As we know, since 1997, although the non-native speaker corpus has made a promising breakthrough from the durations' length and the diversities of the non-native speakers for the Mandarin speech scoring task. But the primary target language still focused more on English. After Chen et al. (2015) released the iCall corpus, the non-native Chinese speech corpus's shortage got relieved, but the open source dataset still has not appeared. Still, there is no total opensource (as far as the best we know). And this will be a big burden for new-learners or researchers to do the further research. In the future, we have a strong belief that the open resource datasets target for non-native Chinese speakers will grow significantly after LATIC released.

 

 Description of LATIC

Here is the description of our validation corpus; we will introduce it from these two parts: speaker's statistics and annotation.

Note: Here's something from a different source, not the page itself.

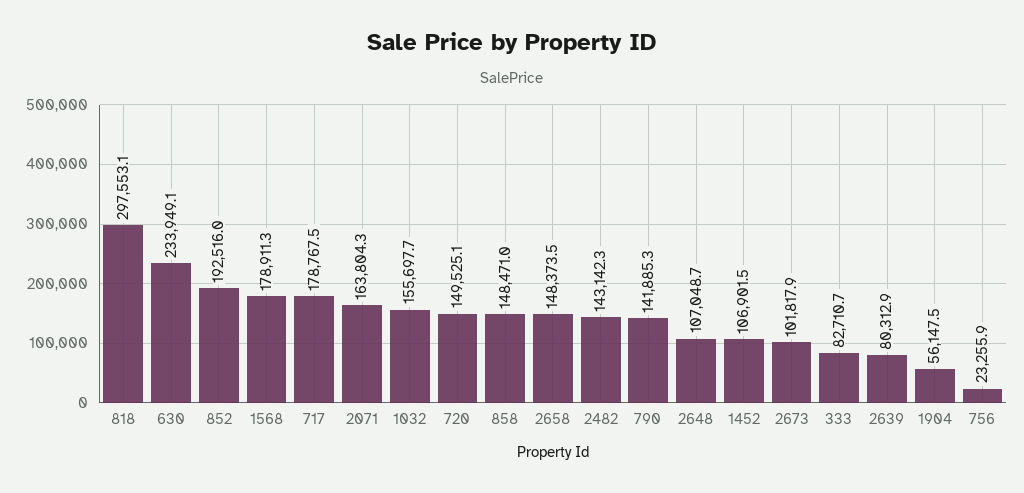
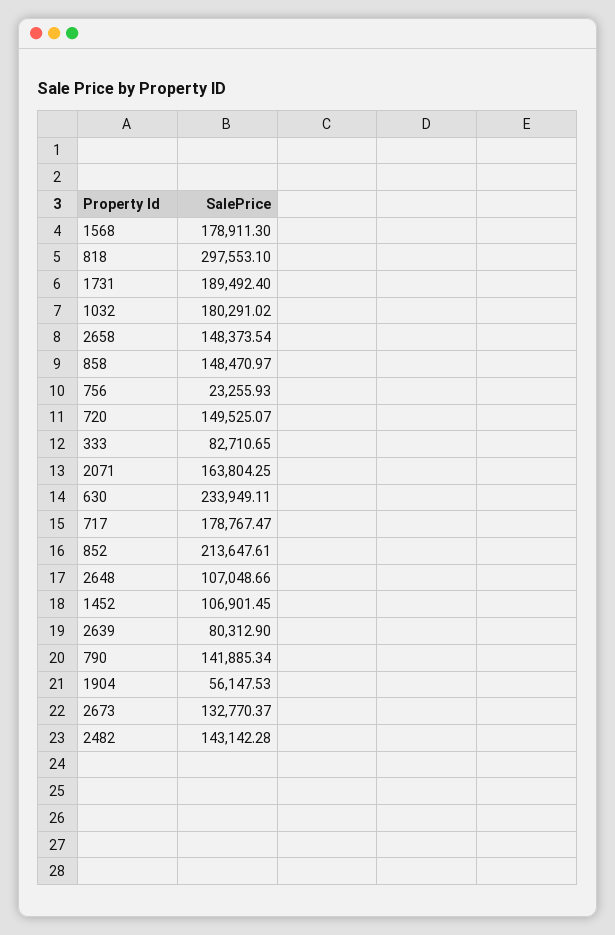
852: 192516 -> 213647.61
1032: 155697.7 -> 180291.02
2673: 101817.9 -> 132770.37
1731: none -> 189492.4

Speaker's statistics: first, to initialize, the default output pinyin representation size is 1424, that is, 1423 pinyin + 1 blank block. We have defined a total of 1423 pinyin in dict.txt.

Currently, there are 4 participants in our dataset, which includes two males and two females, and their age varies from 19 to 30. The average age is about 24. Our dataset contains 4 hours of speech files, 2,579 audio samples, and the average length is about 9-10secs. 

Annotation: we set three script notations from three levels add to each waveform file. Two Chinese major students play the role as protocols, who are very proficient in the Chinese L2 language, and Mandarin Chinese is their native tongue. After listening to the recording for each file, they recorded the "closest" transcript followed by the modern Mandarin annotations.